Austin Raymond "The Rabbit" Renfro (November 7, 1929 – August 4, 1997) was an American professional football flanker who played 12 seasons in the National Football League (NFL) from 1952 to 1963 for the Cleveland Browns. He also played as a halfback from 1952 to 1958. He played college football for the North Texas State Eagles.

==Coaching career==
Renfro served as an NFL assistant coach in the 1960s and 1970s. He coached running backs for the Detroit Lions in 1965. He then coached wide receivers for the Washington Redskins (1966–1967) and the Dallas Cowboys (1968–1972).
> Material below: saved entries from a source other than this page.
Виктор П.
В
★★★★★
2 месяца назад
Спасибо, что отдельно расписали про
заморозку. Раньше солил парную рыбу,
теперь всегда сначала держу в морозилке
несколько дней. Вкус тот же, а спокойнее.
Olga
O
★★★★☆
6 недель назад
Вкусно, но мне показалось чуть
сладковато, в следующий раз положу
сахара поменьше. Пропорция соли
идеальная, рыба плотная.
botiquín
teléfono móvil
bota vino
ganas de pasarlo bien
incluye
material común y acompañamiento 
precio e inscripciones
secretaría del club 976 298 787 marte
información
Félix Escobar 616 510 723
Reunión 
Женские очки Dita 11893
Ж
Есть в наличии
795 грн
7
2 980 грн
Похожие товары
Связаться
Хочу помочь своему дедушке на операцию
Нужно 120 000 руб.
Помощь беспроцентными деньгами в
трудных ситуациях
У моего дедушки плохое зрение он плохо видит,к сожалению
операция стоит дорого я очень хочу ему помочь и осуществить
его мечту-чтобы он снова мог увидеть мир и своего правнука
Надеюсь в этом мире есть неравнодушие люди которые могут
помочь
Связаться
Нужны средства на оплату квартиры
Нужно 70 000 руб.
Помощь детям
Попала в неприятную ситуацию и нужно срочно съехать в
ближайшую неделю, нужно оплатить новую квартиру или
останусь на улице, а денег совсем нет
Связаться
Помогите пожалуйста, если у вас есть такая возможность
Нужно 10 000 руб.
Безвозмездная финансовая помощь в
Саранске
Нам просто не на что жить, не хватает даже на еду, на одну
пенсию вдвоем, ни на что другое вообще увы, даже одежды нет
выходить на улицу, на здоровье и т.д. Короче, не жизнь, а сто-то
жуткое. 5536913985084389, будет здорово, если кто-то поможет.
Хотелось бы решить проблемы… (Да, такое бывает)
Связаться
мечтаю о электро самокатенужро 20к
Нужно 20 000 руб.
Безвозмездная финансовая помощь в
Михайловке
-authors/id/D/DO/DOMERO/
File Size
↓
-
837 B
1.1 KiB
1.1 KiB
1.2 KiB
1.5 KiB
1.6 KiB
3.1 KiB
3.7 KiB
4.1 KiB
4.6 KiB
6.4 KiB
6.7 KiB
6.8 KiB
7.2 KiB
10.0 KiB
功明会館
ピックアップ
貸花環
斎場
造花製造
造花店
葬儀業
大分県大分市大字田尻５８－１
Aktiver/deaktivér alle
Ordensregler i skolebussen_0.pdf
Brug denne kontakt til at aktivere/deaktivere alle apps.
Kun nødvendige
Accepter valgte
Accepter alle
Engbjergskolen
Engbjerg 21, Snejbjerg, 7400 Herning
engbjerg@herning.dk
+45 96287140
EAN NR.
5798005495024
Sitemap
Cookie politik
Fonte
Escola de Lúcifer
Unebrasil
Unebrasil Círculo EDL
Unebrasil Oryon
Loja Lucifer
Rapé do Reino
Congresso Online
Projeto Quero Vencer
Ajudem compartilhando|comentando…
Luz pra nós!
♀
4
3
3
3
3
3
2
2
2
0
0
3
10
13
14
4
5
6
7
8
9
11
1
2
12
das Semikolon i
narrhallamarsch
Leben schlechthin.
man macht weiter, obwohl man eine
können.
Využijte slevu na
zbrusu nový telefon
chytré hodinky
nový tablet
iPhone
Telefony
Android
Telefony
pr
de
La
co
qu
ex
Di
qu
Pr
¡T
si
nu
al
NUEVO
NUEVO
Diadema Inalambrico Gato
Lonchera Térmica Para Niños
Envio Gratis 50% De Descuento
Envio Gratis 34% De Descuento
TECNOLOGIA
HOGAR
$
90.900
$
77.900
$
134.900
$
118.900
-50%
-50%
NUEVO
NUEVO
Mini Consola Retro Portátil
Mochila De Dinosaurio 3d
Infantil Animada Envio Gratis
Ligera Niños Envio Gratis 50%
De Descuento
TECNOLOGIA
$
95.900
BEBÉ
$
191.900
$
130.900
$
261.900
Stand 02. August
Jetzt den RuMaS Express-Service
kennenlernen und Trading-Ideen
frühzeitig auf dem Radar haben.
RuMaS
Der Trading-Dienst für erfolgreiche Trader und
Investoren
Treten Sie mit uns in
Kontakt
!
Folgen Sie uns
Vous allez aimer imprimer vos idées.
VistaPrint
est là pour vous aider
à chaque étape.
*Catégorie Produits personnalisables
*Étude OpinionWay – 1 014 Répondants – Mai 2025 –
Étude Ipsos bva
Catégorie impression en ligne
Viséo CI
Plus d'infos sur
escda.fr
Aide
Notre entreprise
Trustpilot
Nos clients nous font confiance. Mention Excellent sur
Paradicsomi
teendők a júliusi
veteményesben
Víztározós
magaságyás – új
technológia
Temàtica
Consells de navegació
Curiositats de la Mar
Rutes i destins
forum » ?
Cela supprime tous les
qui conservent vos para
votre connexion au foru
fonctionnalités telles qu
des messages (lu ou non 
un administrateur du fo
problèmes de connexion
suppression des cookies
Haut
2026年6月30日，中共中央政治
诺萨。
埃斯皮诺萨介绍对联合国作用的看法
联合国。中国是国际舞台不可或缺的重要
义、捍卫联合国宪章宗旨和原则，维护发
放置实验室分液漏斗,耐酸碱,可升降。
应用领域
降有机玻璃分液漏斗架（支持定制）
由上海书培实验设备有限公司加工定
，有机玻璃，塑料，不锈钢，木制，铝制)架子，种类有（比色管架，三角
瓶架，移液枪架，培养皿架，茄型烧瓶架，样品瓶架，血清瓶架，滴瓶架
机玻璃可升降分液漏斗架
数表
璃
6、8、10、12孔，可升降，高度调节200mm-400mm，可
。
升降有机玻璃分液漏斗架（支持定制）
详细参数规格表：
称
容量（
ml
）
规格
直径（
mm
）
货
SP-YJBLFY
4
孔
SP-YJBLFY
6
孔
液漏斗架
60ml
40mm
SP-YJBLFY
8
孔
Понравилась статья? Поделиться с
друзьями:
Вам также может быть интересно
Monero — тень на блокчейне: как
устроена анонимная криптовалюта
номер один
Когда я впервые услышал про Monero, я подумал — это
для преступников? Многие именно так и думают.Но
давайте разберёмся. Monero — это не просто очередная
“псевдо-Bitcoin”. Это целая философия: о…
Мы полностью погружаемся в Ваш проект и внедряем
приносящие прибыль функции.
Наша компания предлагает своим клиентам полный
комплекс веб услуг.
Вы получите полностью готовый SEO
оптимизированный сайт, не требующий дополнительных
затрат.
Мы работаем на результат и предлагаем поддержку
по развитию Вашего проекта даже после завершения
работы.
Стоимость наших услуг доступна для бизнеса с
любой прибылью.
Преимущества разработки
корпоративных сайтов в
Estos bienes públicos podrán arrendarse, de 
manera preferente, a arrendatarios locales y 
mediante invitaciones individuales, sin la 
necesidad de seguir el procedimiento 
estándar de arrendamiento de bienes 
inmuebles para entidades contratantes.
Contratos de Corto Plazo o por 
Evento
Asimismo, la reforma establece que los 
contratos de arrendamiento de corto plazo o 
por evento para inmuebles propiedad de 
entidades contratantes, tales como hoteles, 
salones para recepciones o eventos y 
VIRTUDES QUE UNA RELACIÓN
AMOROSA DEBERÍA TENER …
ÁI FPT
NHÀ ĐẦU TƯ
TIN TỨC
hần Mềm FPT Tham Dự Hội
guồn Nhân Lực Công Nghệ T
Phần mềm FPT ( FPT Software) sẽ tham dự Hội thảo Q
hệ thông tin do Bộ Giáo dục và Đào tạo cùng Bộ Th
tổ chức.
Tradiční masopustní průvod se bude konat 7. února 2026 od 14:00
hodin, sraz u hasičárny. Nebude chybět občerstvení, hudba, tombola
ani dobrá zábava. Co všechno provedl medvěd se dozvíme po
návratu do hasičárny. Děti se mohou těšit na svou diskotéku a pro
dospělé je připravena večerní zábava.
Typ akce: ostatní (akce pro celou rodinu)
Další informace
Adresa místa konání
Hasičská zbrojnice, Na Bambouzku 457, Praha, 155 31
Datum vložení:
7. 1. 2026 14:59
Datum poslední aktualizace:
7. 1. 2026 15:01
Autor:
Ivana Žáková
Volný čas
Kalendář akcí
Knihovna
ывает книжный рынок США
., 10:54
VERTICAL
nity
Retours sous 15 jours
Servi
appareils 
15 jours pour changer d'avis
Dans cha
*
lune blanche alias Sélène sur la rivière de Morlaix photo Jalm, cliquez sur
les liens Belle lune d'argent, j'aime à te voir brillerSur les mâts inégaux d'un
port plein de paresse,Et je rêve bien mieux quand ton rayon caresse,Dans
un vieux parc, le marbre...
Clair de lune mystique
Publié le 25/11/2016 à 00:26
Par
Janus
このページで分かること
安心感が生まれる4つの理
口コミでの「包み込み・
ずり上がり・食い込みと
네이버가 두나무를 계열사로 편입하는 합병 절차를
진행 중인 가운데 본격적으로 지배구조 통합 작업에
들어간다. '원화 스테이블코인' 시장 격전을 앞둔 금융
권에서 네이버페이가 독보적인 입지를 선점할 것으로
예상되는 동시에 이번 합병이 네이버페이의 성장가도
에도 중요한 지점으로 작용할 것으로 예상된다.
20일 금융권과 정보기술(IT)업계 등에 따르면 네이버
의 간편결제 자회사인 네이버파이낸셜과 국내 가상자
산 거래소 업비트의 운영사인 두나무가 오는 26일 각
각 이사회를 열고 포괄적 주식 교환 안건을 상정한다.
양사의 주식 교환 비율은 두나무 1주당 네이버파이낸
He helped win Super Bowl VI as the quarterbacks and wide receivers coach for the Cowboys.

==NFL career statistics==

Legend
|  | Won the NFL championship |
|  | Led the league |
| Bold | Career high |

===Regular season===

| Year | Team | Games |  | Receiving |  |  |  |  |
| GP | GS | Rec | Yds | Avg | Lng | TD |
| 1952 | CLE | 11 | 0 | 1 | 8 | 8.0 | 8 | 0 |
| 1953 | CLE | 12 | 0 | 39 | 722 | 18.5 | 70 | 4 |
| 1954 | CLE | 7 | 7 | 13 | 228 | 17.5 | 64 | 1 |
| 1955 | CLE | 12 | 12 | 29 | 603 | 20.8 | 61 | 8 |
| 1956 | CLE | 12 | 12 | 17 | 325 | 19.1 | 46 | 4 |
| 1957 | CLE | 12 | 12 | 21 | 589 | 28.0 | 65 | 6 |
| 1958 | CLE | 12 | 12 | 24 | 573 | 23.9 | 52 | 6 |
| 1959 | CLE | 12 | 11 | 30 | 528 | 17.6 | 70 | 6 |
| 1960 | CLE | 12 | 9 | 24 | 378 | 15.8 | 66 | 4 |
| 1961 | CLE | 14 | 14 | 48 | 834 | 17.4 | 57 | 6 |
| 1962 | CLE | 14 | 14 | 31 | 638 | 20.6 | 65 | 4 |
| 1963 | CLE | 12 | 0 | 4 | 82 | 20.5 | 39 | 1 |
| Career |  | 142 | 103 | 281 | 5,508 | 19.6 | 70 | 50 |

==Personal life==
Renfro is the father of former NFL wide receiver Mike Renfro and brother of Dean Renfro.

==Death==
Renfro died at the age of 67 and was interred at the Greenwood Memorial Park cemetery along with Lon Evans.